╭──
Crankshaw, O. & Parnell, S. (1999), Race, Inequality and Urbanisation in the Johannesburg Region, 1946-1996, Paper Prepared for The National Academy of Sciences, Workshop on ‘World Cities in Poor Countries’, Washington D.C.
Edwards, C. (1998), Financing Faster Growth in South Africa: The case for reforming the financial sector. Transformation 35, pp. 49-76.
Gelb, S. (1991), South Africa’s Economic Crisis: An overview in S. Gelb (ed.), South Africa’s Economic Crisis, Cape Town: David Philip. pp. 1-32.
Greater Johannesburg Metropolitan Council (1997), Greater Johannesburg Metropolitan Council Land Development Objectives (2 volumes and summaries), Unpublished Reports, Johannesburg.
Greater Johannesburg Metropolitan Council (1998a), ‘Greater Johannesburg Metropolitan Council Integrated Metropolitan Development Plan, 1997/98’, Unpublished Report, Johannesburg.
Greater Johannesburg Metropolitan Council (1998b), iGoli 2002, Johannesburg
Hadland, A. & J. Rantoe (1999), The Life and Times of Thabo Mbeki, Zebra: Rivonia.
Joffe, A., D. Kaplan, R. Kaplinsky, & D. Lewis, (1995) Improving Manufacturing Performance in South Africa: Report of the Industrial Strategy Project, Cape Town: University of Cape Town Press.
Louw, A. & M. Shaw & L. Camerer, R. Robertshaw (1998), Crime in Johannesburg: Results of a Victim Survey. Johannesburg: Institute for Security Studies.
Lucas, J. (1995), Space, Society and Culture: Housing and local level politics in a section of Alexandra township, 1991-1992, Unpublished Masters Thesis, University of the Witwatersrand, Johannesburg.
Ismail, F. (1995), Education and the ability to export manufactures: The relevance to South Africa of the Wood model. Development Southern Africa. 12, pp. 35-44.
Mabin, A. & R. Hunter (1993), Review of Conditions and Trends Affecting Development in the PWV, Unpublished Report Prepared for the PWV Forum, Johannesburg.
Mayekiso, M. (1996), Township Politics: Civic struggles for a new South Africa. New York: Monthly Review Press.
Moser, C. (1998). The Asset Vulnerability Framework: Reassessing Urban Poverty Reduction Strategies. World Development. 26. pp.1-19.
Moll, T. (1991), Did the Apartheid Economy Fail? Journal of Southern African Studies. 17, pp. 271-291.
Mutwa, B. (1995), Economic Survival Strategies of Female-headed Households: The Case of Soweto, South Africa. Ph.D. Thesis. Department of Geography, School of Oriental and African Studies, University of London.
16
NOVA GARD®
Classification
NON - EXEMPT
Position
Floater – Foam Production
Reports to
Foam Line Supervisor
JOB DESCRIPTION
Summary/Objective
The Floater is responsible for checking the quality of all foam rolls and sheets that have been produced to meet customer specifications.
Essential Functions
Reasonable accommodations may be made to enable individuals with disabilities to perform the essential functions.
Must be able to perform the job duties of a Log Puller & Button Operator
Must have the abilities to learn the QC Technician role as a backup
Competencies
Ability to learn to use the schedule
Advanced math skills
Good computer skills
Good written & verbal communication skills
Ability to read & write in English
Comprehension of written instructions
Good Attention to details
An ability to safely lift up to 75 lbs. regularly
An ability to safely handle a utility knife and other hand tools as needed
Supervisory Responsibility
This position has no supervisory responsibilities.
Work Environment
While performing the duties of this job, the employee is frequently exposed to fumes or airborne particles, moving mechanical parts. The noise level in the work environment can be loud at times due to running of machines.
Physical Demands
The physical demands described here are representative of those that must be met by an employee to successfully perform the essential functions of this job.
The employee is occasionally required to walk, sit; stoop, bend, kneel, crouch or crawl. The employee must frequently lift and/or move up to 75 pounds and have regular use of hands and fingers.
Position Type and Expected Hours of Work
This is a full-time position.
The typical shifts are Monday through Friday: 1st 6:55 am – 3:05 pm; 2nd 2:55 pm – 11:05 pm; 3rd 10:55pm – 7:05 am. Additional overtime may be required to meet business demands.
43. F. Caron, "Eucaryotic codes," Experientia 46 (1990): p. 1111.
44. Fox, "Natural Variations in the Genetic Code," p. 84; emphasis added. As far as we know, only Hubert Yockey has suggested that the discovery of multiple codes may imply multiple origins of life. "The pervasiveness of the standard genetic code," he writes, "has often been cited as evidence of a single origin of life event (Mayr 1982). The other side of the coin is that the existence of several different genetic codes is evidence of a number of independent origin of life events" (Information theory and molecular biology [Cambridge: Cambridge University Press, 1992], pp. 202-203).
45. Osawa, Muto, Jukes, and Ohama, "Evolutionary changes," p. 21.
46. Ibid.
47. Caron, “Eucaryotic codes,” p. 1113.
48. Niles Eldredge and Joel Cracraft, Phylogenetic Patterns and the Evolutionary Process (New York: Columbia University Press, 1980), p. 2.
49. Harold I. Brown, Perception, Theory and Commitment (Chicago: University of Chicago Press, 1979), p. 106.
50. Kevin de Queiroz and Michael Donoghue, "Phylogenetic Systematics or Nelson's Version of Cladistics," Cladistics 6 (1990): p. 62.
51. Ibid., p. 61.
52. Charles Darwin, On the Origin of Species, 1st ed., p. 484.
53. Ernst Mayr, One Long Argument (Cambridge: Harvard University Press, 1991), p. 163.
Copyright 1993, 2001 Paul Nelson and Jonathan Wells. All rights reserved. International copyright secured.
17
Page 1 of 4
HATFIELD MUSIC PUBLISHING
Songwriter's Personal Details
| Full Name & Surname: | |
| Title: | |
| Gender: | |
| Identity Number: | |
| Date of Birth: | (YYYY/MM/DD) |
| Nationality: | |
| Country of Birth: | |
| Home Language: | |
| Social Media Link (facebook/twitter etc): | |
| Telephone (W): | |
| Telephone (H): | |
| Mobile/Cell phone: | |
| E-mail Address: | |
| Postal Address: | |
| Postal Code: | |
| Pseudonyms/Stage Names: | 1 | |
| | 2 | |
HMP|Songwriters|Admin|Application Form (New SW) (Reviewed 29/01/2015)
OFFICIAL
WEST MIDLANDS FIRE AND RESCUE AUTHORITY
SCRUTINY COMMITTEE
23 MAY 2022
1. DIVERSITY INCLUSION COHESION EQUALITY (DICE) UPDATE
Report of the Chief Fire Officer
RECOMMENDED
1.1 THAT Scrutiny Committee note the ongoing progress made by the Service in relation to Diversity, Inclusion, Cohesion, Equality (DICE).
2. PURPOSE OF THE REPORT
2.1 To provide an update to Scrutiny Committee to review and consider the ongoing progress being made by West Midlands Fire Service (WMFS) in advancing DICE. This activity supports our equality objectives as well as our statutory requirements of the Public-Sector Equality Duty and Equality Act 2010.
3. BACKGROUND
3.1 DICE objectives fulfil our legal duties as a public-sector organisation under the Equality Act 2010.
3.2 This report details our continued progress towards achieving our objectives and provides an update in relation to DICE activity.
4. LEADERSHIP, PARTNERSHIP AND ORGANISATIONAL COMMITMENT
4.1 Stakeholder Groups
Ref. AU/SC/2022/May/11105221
╰──
GOAL OF THE EXERCISE:
Quote exactly the first line of the entries and every line after it, stopping with the line that contains "Gelb, S. (1991), South".

YOUR SOLUTION:
Crankshaw, O. & Parnell, S. (1999), Race, Inequality and Urbanisation in the Johannesburg Region, 1946-1996, Paper Prepared for The National Academy of Sciences, Workshop on ‘World Cities in Poor Countries’, Washington D.C.
Edwards, C. (1998), Financing Faster Growth in South Africa: The case for reforming the financial sector. Transformation 35, pp. 49-76.
Gelb, S. (1991), South Africa’s Economic Crisis: An overview in S. Gelb (ed.), South Africa’s Economic Crisis, Cape Town: David Philip. pp. 1-32.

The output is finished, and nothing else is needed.